Over the last couple of weeks, several pieces of news (which most commentators have termed “scandals”) have rocked what is Europe’s most popular and best-funded sports franchise: football or soccer for US readers.

On the field, France, one of world football’s historically strong nations (FIFA World Champion, runner-up), ended up qualifying in extremist for the final phase of the FIFA World Cup (to be held in South Africa in June) thanks to a last-minute equalizing goal in its last-chance qualifying match against Ireland.

That goal was only made possible by a very clever technical move by Thierry Henry, an experienced French striker, to control the ball (twice) and pass it on to one of his teammates just a couple of meters away from the net, leaving him with an easy header.

The only slight issue is that Henry’s ball-control prowess made abundant use of his left hand (see picture right) – and that the game’s referees seem to be the only ones not to have noticed it. To universal dismay, the goal was declared valid, Ireland’s pleas to replay the game fell on deaf ears, France got through, and the rest, as they say, is history.

Only that this time, the foul was so blatantly obvious that even FIFA was forced to admit its existence. But it continued to hide behind the sacra-saint irrevocability of the referee’s decisions and insisted that, unless France requested to replay the game (fat chance, since the French were all too happy to scrape through), it did not have the power to overrule the game’s result once it had been validated by the referee’s final whistle blow.

Off the field, German investigators, after a long undercover operation supported by UEFA (European football’s governing body), have uncovered what looks like a “high-level match-fixing” scheme involving more than 200 people.

Many were arrested in Germany, Switzerland, and other European countries, on suspicions of attempting to rig dozens of match results across 9 European football leagues (none of which is a top-flight league), by bribing players, coaches, referees, and officials. The criminal gang is rumored to have made millions by betting in Asian markets on those games.

Those 2 pretty extraordinary events have led FIFA President Sapp Blotter to call an Extraordinary GM of FIFA’s Executive Committee on December 2 (the EC in corpora is in South Africa anyway, to attend the draw of the football World Cup’s final phase games).

Beyond the eye-catching headlines, which lessons can be drawn from that sad and disturbing news, in terms of sports management?
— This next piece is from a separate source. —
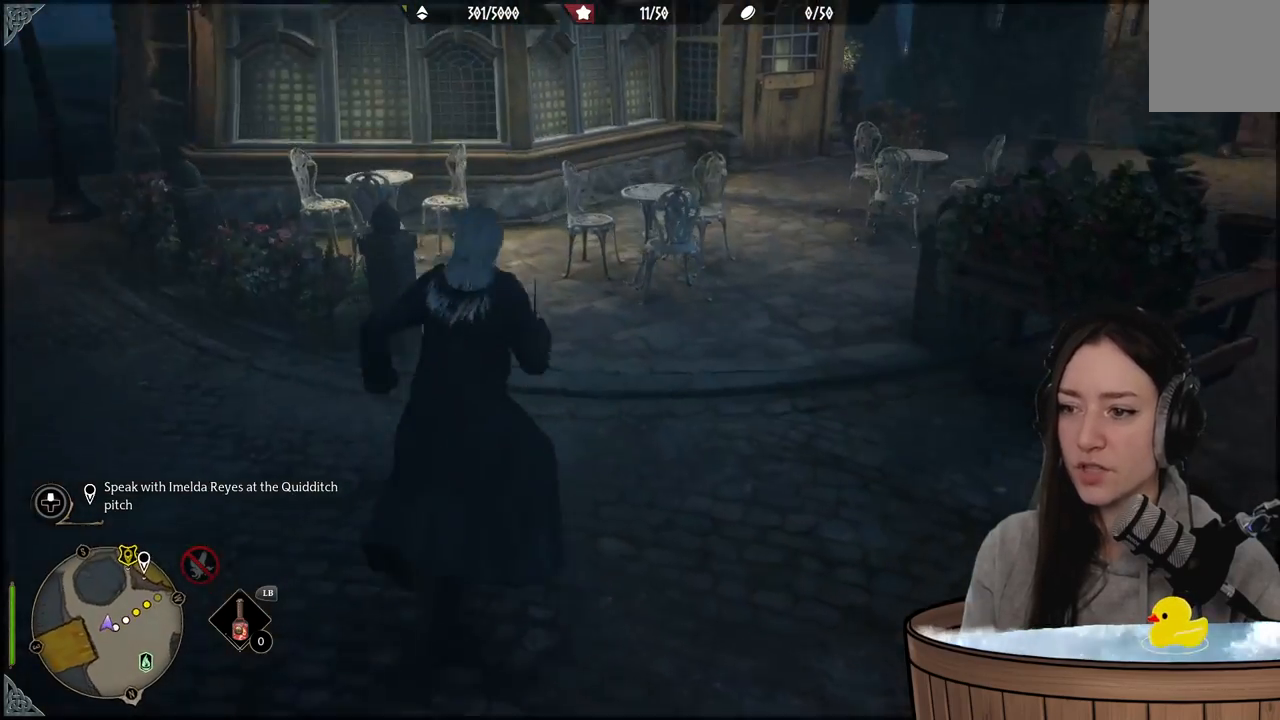
{"buttons": [], "left_stick": "center", "right_stick": "down-left", "events": [[133, "left_stick", "up"], [200, "right_stick", "down-left"], [400, "left_stick", "center"]]}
FIFA, in its capacity of football’s governing body, has been bizarrely reluctant to embrace technological change, at least as far as refereeing is concerned. While video-replay assistance has been successfully rolled out in tennis long ago, allowing line judges to avoid McEnroe-style outbursts, it has been on the backburner for years in football, even though extensive video coverage of football games has now become near-ubiquitous.

Video assistance is a technology whose time has more than coming in football, as the Henry incident sadly but vividly illustrates. A sport which is so well-funded, but above all in which such large sums are at stake, just cannot afford anymore to rely exclusively on the referees’ very human (i.e. fallible) appreciation of delicate situations.

It should be ashamed not to leverage all of the technology it can (amply) afford. It is now a question of how and how quickly, rather than if. The same recommendation is made by Russell Szigeti in this excellent post (which I am only belatedly noticing) and logically extended to other sports.

There seems to be a real issue with football’s current revenue-generation and -sharing model. Attempts to rig match results in Europe (and on such a large, pervasive scale) are an indicator of a potentially destructive misallocation of available funds, and their overabundance.

Gangsters are tempted to take their stab at (illegally) grabbing a share of football’s gigantic revenues because the sports’ financial interests are tragically not aligned with its strategic objectives: who cares if teams play a good and fair game for fans, as long as equipment manufacturers, sponsors and team managers are happy (and wealthy)? FIFA ought to seize the opportunity brought about by the latest European match-fixing affair to rethink the way it manages the sport’s finances.